The construction of this encoding would appear like:
Meaning options don’t simply act independently; they work together with one another.
Qiskit Instance
from qiskit import QuantumCircuit
x1, x2 = 0.5, 1.0
qc = QuantumCircuit(2)
qc.ry(x1, 0)
qc.ry(x2, 1)
qc.cx(0, 1)
qc.rz(x1 * x2, 1)
qc.draw('mpl')
The sort of encoding is the quantum equal of polynomial options or kernel transformations. This lets the mannequin discover advanced relationships within the information.
You’ll be able to consider characteristic maps as reworking information into a brand new area, a lot as kernels do in classical machine studying. As an alternative of mapping information right into a higher-dimensional classical area, QML maps it right into a quantum Hilbert area.

Ultimate Ideas
Though quantum computer systems are usually not totally there, hardware-wise, there’s a lot we are able to do with them at present.

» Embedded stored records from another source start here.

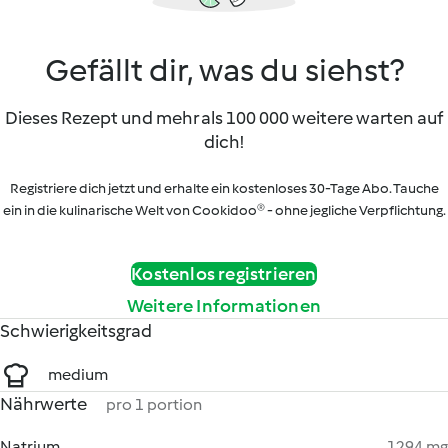
Gefällt dir, was du siehst?
Dieses Rezept und mehr als 100 000 weitere warten auf
dich!
Registriere dich jetzt und erhalte ein kostenloses 30-Tage Abo. Tauche
ein in die kulinarische Welt von Cookidoo® - ohne jegliche Verpflichtung.
Kostenlos registrieren
Weitere Informationen
Schwierigkeitsgrad
medium
Nährwerte
pro 1 portion
Natrium
1294 mg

One of the vital promising purposes of quantum computer systems is quantum machine studying. If there’s one concept price holding onto from this text, it’s this:
In quantum machine studying, the way you encode the information typically issues as a lot because the mannequin you’re utilizing.
This might sound stunning at first, however it’s really much like classical machine studying. The distinction is that in QML, encoding isn’t simply preprocessing; it’s a part of the mannequin itself.
And, similar to the broader discipline of quantum computing, this space continues to be growing. We don’t but know the “best” encoding methods. The {hardware} constraints form what’s sensible at present, and new approaches are nonetheless being explored.
So for those who’re seeking to get into quantum computing, quantum machine studying is among the most impactful locations to start out. Not by leaping straight into advanced algorithms, however by beginning with a a lot less complicated query: How can my information work together with a quantum system?
Answering that query permits us to completely make the most of the facility of the quantum computer systems we now have at present.
References & Additional Studying
- Schuld, M., & Petruccione, F. (2018). Supervised studying with quantum computer systems (Vol. 17, p. 3). Berlin: Springer.
- Havlíček, V., Córcoles, A. D., Temme, Okay., Harrow, A. W., Kandala, A., Chow, J. M., & Gambetta, J. M. (2019). Supervised studying with quantum-enhanced characteristic areas. Nature, 567(7747), 209-212.
- Qiskit Documentation:
- Schuld, M., & Killoran, N. (2019). Quantum machine studying in characteristic Hilbert areas. Bodily Overview Letters, 122(4), 040504.